I thought again, there was only the children’s word for that. Anything could have happened when they and Cotterstoke were alone. The children could have pushed their stepfather into the water. They would have been fourteen and thirteen then.

I asked Vowell, ‘Was Master Cotterstoke a big man?’

‘No, he was short and slim. One of those fast-thinking, energetic little men. Not like my first master.’ He stared up at the wall painting, where Edward and Isabel’s father, in his smart robes and tall hat, looked out on us with patrician confidence.

‘What were things like in the family after the drowning?’ Philip asked.

‘Things changed. They were told of their stepfather’s dispositions, I imagine. That he had left his estate to his wife, and to all his children equally if she died first. In any event, Edward and Isabel seemed to alter. They had become close while Master Cotterstoke was in the house. They didn’t go back to quarrelling like before, but they — avoided each other. And oh, the fierce looks they would give one another. Mistress Cotterstoke’s attitude to them seemed to change as well, even before she lost the baby she was carrying. She had been sharp with them before, but now she almost ignored them. She sold the business, and arranged for Edward to start clerking at the Guildhall, which meant he had to live out. That was just a few months later.’

‘So he did not inherit the business after all.’

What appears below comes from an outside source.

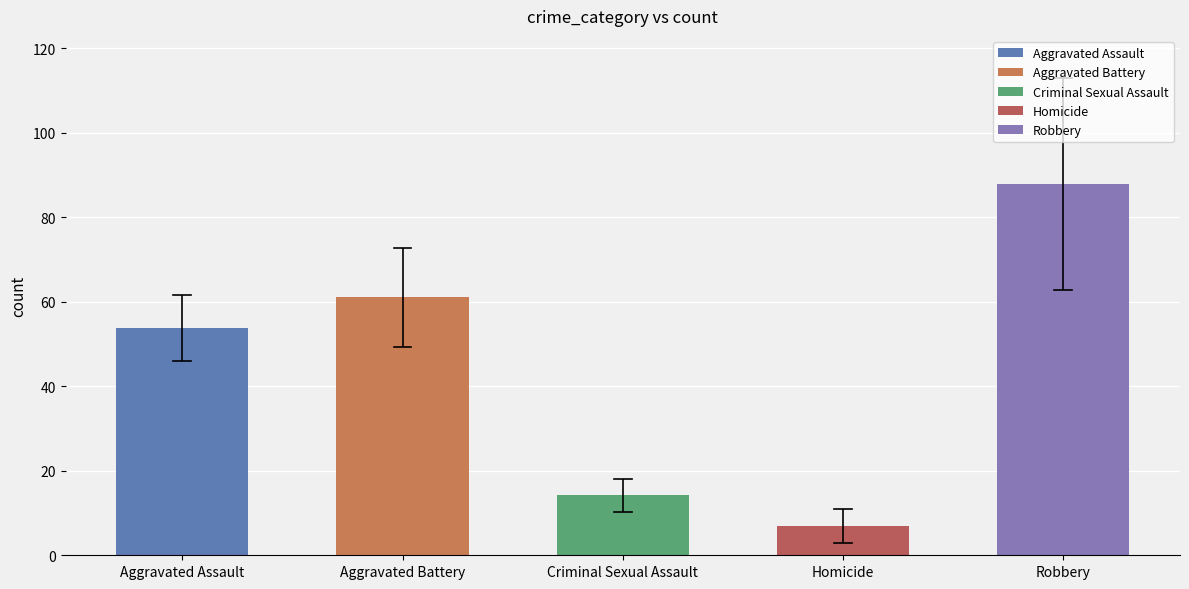

Which has a higher value, Aggravated Battery or Robbery?

Robbery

‘No. And though Isabel was only fifteen her mother seemed keen to marry her off; she was always inviting potential suitors to the house. But Mistress Isabel, as ever, would not be brought to do something against her will.’ Vowell smiled sadly, then shook his grey head. ‘There was a horrible atmosphere in this house, until at length Isabel agreed to marry Master Slanning and left. Afterwards Mistress Cotterstoke seemed to — I don’t know — retreat inside herself. She didn’t often go out.’ He looked over at her empty chair. ‘She spent much of her time sitting there, sewing, always sewing. Kept a strict house, though, kept us servants on our toes.’ He sighed deeply, then looked up at us. ‘Strange, is it not, with all the sad things that happened here, that she never moved, even when she was alone, the house far too big for her.’

I looked at the wall painting. ‘Perhaps she remembered she had once been happy here. I notice her chair faces the picture.’